ひところ話題になったクルド問題ですが、北部は水源地があるため水も美しく、また、国連からの援助物資が山積みになっていて、この国内では一番豊かといえる地になっています。
今では、トルコ方面から国内へ食糧を求めて流れてきたクルドのほうが多いくらいです。
むしろイラク国内での物価の急上昇による食糧不足が問題です。
経済封鎖によって、物が入りづらくなっているのは、皆様もご存じでしょう。
今も、トルコやヨルダンなど、近隣諸国から闇物資は入ってきていますから、お金を出せばバグダッドでは手に入ります。

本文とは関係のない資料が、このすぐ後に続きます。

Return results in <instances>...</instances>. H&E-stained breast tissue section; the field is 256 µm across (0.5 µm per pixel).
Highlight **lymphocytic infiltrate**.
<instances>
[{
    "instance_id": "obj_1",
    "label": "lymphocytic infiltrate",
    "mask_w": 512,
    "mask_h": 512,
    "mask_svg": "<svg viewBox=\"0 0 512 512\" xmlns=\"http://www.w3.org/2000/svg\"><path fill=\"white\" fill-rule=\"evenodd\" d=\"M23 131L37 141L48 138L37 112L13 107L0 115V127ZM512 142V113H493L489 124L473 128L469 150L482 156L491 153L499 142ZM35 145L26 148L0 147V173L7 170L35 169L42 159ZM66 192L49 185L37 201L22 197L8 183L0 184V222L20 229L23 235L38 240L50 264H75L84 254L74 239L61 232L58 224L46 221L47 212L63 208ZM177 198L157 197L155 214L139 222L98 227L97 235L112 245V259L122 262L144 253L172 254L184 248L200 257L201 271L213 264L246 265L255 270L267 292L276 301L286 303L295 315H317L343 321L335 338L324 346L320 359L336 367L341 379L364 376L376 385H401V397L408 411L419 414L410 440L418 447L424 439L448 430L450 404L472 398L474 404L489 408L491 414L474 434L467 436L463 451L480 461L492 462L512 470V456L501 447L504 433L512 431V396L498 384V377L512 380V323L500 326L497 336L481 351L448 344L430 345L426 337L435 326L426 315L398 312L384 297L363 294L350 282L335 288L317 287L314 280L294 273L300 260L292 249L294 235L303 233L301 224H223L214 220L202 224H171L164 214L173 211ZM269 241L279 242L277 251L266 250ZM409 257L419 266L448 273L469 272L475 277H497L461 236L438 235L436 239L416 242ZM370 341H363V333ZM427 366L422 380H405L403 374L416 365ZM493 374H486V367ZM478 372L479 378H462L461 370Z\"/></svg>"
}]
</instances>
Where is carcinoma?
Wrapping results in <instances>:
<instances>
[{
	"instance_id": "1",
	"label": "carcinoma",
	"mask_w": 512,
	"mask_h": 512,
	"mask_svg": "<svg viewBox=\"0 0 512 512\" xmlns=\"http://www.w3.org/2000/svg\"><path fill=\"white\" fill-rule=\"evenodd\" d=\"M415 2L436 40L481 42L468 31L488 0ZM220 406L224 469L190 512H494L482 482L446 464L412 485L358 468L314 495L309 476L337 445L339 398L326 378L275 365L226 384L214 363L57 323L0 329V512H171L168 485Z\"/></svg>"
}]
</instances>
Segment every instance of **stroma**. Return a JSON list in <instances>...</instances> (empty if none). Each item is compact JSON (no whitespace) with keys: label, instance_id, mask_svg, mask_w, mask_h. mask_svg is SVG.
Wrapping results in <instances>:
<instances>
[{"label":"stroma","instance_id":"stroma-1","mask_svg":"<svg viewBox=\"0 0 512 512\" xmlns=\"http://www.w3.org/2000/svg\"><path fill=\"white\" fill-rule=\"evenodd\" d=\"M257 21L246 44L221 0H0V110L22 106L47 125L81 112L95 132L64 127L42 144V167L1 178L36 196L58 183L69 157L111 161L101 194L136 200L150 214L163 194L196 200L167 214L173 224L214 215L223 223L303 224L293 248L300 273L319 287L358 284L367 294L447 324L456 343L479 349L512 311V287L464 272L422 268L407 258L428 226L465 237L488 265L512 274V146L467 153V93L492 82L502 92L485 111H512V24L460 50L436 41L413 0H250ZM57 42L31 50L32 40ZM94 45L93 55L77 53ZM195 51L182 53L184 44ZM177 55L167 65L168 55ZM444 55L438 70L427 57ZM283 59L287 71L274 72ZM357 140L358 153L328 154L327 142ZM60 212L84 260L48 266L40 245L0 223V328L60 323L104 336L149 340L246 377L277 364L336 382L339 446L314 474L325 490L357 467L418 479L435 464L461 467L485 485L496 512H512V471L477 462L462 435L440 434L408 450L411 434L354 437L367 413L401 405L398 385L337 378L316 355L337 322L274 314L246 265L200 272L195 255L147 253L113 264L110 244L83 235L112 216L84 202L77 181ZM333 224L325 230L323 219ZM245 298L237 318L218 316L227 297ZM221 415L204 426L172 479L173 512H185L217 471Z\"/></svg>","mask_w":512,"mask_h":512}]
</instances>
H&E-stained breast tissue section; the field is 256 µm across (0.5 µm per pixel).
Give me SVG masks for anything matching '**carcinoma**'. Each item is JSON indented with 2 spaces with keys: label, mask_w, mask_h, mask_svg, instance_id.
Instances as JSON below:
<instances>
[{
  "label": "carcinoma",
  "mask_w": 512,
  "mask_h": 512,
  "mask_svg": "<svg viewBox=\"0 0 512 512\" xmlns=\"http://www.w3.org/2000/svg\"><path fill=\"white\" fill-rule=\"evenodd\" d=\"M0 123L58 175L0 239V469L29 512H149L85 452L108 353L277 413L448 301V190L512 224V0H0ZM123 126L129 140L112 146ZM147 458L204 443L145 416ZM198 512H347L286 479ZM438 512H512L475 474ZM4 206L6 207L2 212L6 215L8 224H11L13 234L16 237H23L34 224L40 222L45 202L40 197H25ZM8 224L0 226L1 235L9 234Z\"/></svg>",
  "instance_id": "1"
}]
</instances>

ただし、べらぼうに高価で、とても庶民に手が届く価格ではない・・
そろそろ、収穫期を過ぎて野菜類は手に入るようになり始めたとはいえ、絶対量が足りない。
そして、南部の復興の遅れからも、道路・橋の破壊がひどく物資が届きにくいことからも、イラク南部は、取り残された形になっています。
日本人は、援助というと、何かニュースが流れた時は、可哀想と言っては物を送ったり、お金を送ったりとするのですが、すべて一過性の援助で、次々あちこちでニュースが流れる度、今度はこっち、今度はあっちと一貫してその国の経緯を眺めることが少なく、本当の意味での援助を放棄している節が見受けられます。
どんな些細なことでも、ずっと、長く続けていける、そんな大局的なものの見方のできる国民に変わっていけたら、日本の持つ巨大な経済力、これももっと生かされましょうし、これが、世界の流れを作っていける程の大きさを持つものであることをもう少し自覚して、一人一人がお金を生かしていって下さったならと感じてやみません。
情報が氾濫する昨今、余程気を付けていないと、その情報に振り回されてしまいます。
情報は今や武器の一つです。
一人一人が現場に行って確認するのは無理でしょうが、片方の話だけを鵜呑みにしてしまうことをやめ、少しずつ、正しい情報はどれなのかを考える習慣を身につけ、自分自身の目で見たものを信じる、そして、そこからプラスしてほかの情報を取り込んでいくという形で動いて行かないと、また、これからも同じような過ちを犯し、とんでもないことに日本の経済力だけを無駄に吸い取られ、悪事に加担しかねない所まで、日本は繁栄していることを一人ひとり自覚をもって生きていただけたらと感じています。